Note: First Looks give previews of new drinks and menus we're curious about. Since they are arranged photo shoots and interviews with bars and restaurants, we do not make critical evaluations or recommendations.
Chef Paul Canales' new Oakland restaurant/music venue/cafe/wine shop has a striking location across the street from the gorgeous Fox Theater—but the interior of the space is just as striking, high-ceilinged and crisscrossed with industrial beams, layered with murals created by local artists. There will be live music in the mezzanine—this week they'll be featuring the Nels Cline Singers—but our focus, as usual, was to check out the drinks.
Duende's head bartender Troy Bayless walked us through each one—the list takes advantage of the restaurant's extensive sherry selection, though not every cocktail is a sherry drink. Bayless reminded us that sherry cocktails aren't some new trend—instead, they're a nod toward classicism. "With sherry, we're harkening back to traditional 19th century cocktails and punches." (In addition to the cocktail list, there's large-format punch on the way, promises Bayless.)

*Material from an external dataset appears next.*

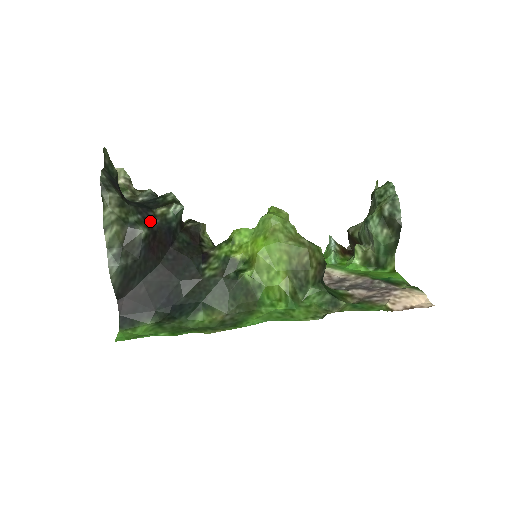
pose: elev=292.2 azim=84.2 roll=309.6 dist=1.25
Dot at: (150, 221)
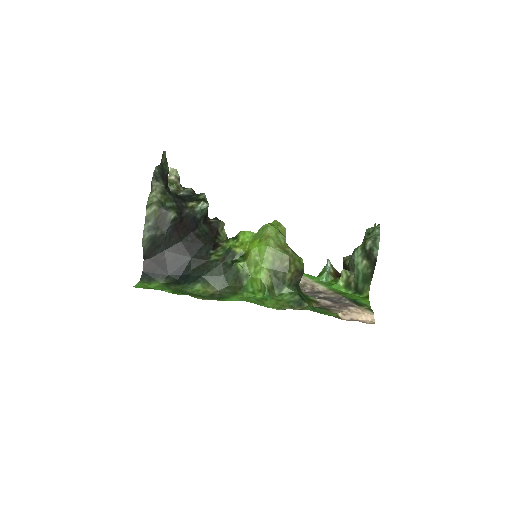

He's eager to feature distinctive spirits and mixers—local Sutton Cellars vermouth and nocino, bacanora and artisanal mezcal from Mexico, as well as a range of sherries. There's a tart calvados sour made with local hard cider and flavored with sage syrup. The sage was foraged up in Point Reyes, but Bayless doesn't boast about it on the menu. "I don't want to be heavy handed about this stuff. Many of these things, they're just traditional, just how cocktails were made in the past."